First Post: A Dying Microsoft
Sadly, the Microsoft I found when I came back was a bloated shadow of its former glory. Back in the early 90s, when we conquered the Internet with IE and created a firestorm of Microsoft magic with innovations in Web browsing, server protocols and XML (co-invented at Microsoft, after all), Microsoft led the software world. But in 2003, I found out that Microsoft had attracted a vast horde of self-interested marketers, none of whom seemed all that interested in creating rock solid technology, market-leading innovation, or actual improvements in software.
I left.
Then I started to research the company's course between the early 1990s and 2003. And I discovered that Microsoft had become a ship adrift. In fact, the more I found out, the more I became certain that Bill Gates once-vaunted company was in the early stages of a downward death spiral.
Microsoft will die.
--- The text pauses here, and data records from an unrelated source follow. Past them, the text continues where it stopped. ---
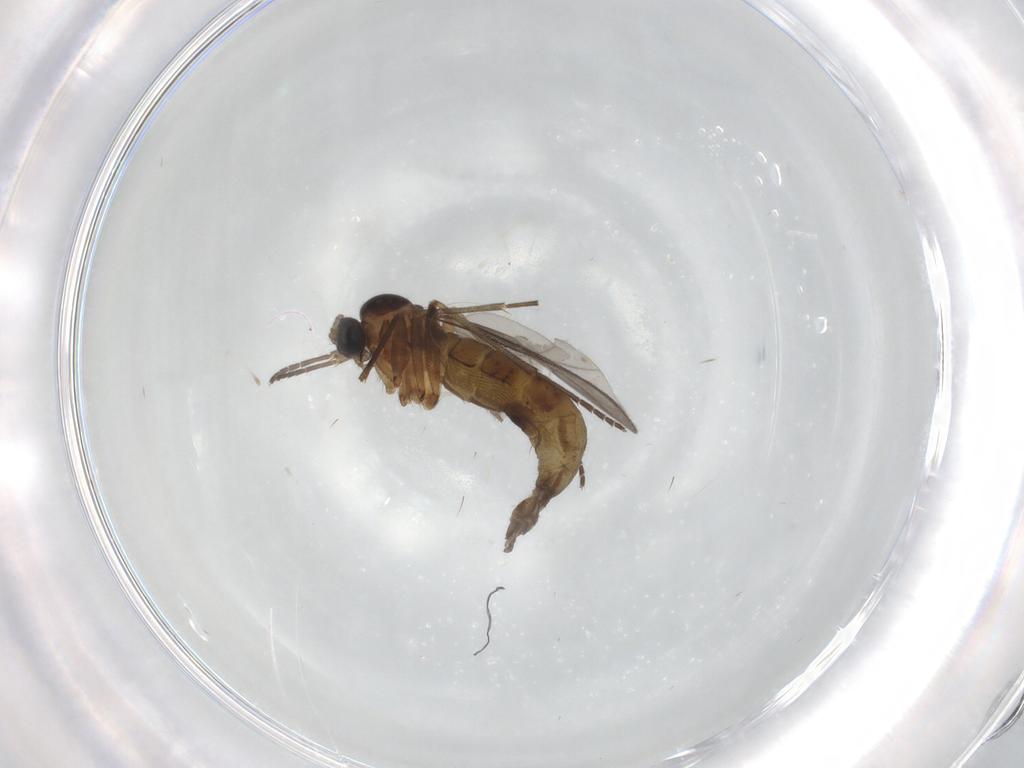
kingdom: Animalia
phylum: Arthropoda
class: Insecta
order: Diptera
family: Sciaridae
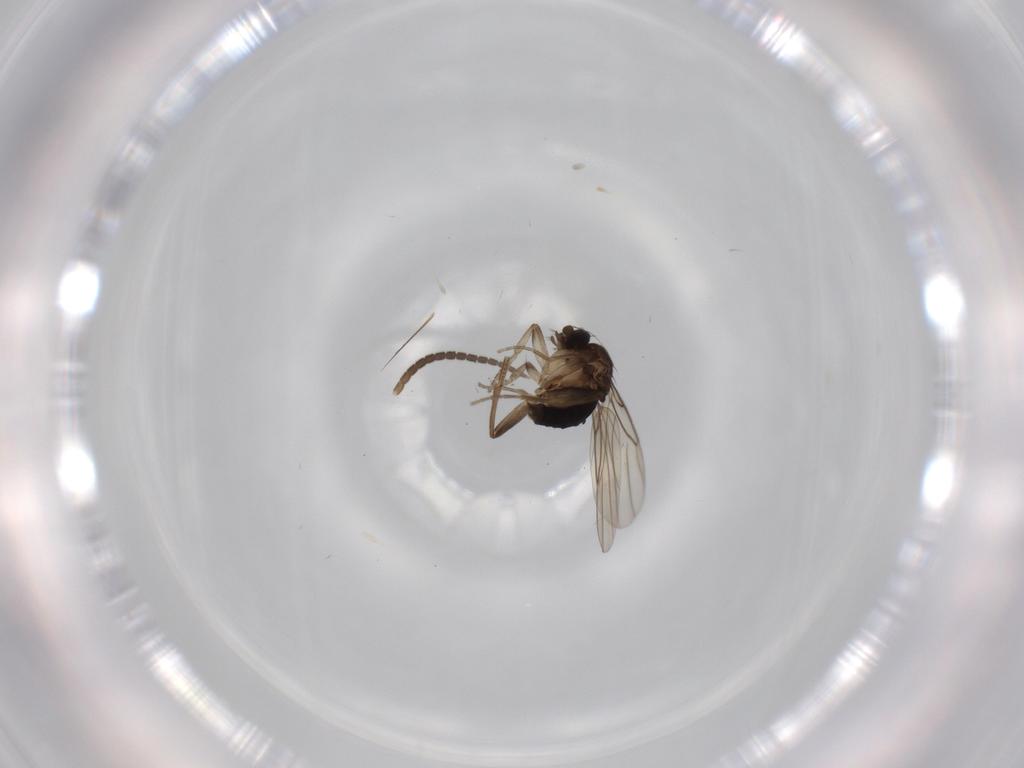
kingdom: Animalia
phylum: Arthropoda
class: Insecta
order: Diptera
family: Phoridae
It's only a matter of how long it will take.
I'm sad to see this, frankly, as I've always been a big proponent of Microsoft's pedal-to-the-metal style of programming and software delivery. But I've always been the straight shooter in any software discussion (I've worn both programming and marketing hats, and I don't tend to lie much on either side of the table), and I need to tell the truth on this one.
So this blog charts a few of the warning signs. Included here are comments from software industry colleagues (at Microsoft and companies that compete with Microsoft), press coverage of Microsoft's slips and burgeoning failures, and the resulting slow decline of the Gates empire.